■ WHAT YOU NEED TO DO ■
Copy out each of the entries below word for word, keeping every line unchanged.
======
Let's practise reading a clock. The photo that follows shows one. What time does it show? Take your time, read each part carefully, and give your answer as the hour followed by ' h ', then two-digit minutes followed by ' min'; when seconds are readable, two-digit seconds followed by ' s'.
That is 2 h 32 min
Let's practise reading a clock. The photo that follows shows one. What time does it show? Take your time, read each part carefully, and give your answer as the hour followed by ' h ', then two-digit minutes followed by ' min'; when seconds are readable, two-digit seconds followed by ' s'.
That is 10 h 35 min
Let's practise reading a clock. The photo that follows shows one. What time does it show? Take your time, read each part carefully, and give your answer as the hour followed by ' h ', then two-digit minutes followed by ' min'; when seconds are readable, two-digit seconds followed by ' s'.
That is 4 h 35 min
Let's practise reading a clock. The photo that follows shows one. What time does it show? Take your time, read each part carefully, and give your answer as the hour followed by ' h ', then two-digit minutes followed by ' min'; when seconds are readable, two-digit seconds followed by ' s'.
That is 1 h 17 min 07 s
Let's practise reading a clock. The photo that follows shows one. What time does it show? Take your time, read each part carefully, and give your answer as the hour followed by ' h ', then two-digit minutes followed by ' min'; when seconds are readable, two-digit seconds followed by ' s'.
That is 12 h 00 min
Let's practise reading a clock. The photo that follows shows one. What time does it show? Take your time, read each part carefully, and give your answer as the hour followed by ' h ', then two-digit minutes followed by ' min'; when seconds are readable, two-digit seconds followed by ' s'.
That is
======
■ IN RESPONSE ■
Let's practise reading a clock. The photo that follows shows one. What time does it show? Take your time, read each part carefully, and give your answer as the hour followed by ' h ', then two-digit minutes followed by ' min'; when seconds are readable, two-digit seconds followed by ' s'.
That is 2 h 32 min
Let's practise reading a clock. The photo that follows shows one. What time does it show? Take your time, read each part carefully, and give your answer as the hour followed by ' h ', then two-digit minutes followed by ' min'; when seconds are readable, two-digit seconds followed by ' s'.
That is 10 h 35 min
Let's practise reading a clock. The photo that follows shows one. What time does it show? Take your time, read each part carefully, and give your answer as the hour followed by ' h ', then two-digit minutes followed by ' min'; when seconds are readable, two-digit seconds followed by ' s'.
That is 4 h 35 min
Let's practise reading a clock. The photo that follows shows one. What time does it show? Take your time, read each part carefully, and give your answer as the hour followed by ' h ', then two-digit minutes followed by ' min'; when seconds are readable, two-digit seconds followed by ' s'.
That is 1 h 17 min 07 s
Let's practise reading a clock. The photo that follows shows one. What time does it show? Take your time, read each part carefully, and give your answer as the hour followed by ' h ', then two-digit minutes followed by ' min'; when seconds are readable, two-digit seconds followed by ' s'.
That is 12 h 00 min
Let's practise reading a clock. The photo that follows shows one. What time does it show? Take your time, read each part carefully, and give your answer as the hour followed by ' h ', then two-digit minutes followed by ' min'; when seconds are readable, two-digit seconds followed by ' s'.
That is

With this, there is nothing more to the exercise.